3) Why is Germany outperforming the US Justice system? Because ours has shapeshifted to a system that benefits the rich and powerful and sends the marginalized and poor to jail. It’s shaped by the greed of Trump and his father, Musk and his father and a few thousand others who view humans as tools to exploit and dispose of upon their whims.|
4)Why is the Texas AG still not in jail? Why is Matt Gaetz still not in jail? Why did no Wells Fargo employees go to jail after fraudulently using money from customer accounts to invest under fake names? And why is it that so many Republicans are caught committing crimes with so few actually sent to prison? Because it’s more convenient to fill lockup beds with 82 year old grandmas.
Despair is the easy way out when so much crap - seemingly unconnected - is going on. What’s needed is anger, righteous anger.
Recall that magistrate in Valley, Alabama for ordering Menefield’s arrest. Make exit plans from Twitter and NEVER BUY ANYTHING from a Twitter ad till you bail. Go after corruption and vulture capitalists. Break up big tech under anti-monopoly laws.
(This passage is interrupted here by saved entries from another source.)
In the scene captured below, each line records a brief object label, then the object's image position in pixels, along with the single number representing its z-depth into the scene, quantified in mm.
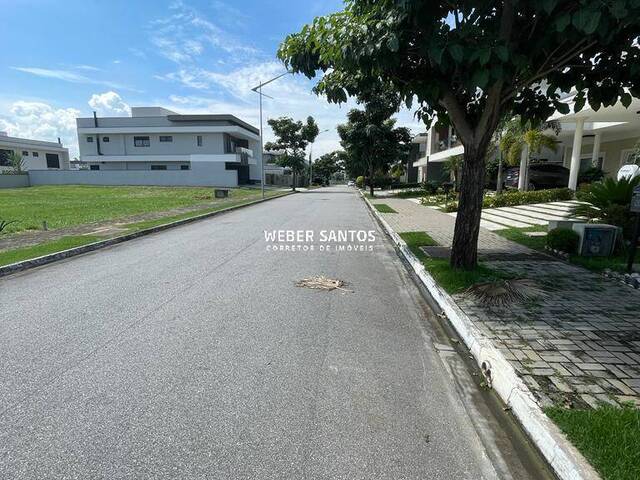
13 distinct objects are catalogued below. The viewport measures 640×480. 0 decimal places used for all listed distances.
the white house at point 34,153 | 55259
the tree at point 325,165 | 99875
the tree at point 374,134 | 30047
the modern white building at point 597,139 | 14673
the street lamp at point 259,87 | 26172
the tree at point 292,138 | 47156
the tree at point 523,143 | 17500
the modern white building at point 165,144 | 48625
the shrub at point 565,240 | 8086
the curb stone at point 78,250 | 7445
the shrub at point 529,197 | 17828
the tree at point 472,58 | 4406
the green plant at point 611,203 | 8758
If Lindsey Graham tried to seat alternate Georgia electors, or Giuliani or Mike Lindell, go just as hard after them as they currently go after people of color, immigrants fleeing to safety, LGBTQ people, drag queens and all other powerless people.
The bottom line is that we’ve normalized excessive greed. The Federalist society has done that. The majority of SCOTUS is doing that. Corporate lobbyists are doing that. Overpaid tv news anchors becoming disconnected from the middle class are doing that.
The powerful require scapegoats to keep us distracted from the crimes of the powerful. And arresting 82 year old struggling grandmas is the result. The refusal to teach the history of institutionalized racism is the result. Mass shootings in schools is the result.
And it only changes with a commitment to sustain the fight for human rights for as long as we’re physically and mentally capable. You gotta see the big picture, all the connections of the corrupted people with excessive greed or their mooks and sycophants working as their hitmen and propagandists and groupies. And yes, even some clergy are just as complicit.
Excessive greed will destroy the planet via climate change, class wars, hate and bigotry. All are driven by the sickness of excessive greed.
And you and we remain the best hope to change that. Make it happen.
This world if so fucked up. Most countries honor their elderly. We throw them in jail. What a country. BTW I loved Molly Ivins. We’ve read several of her books, including those on George Bush and SCOTUS. Ann Richards and Molly were my favorite two people from Austin.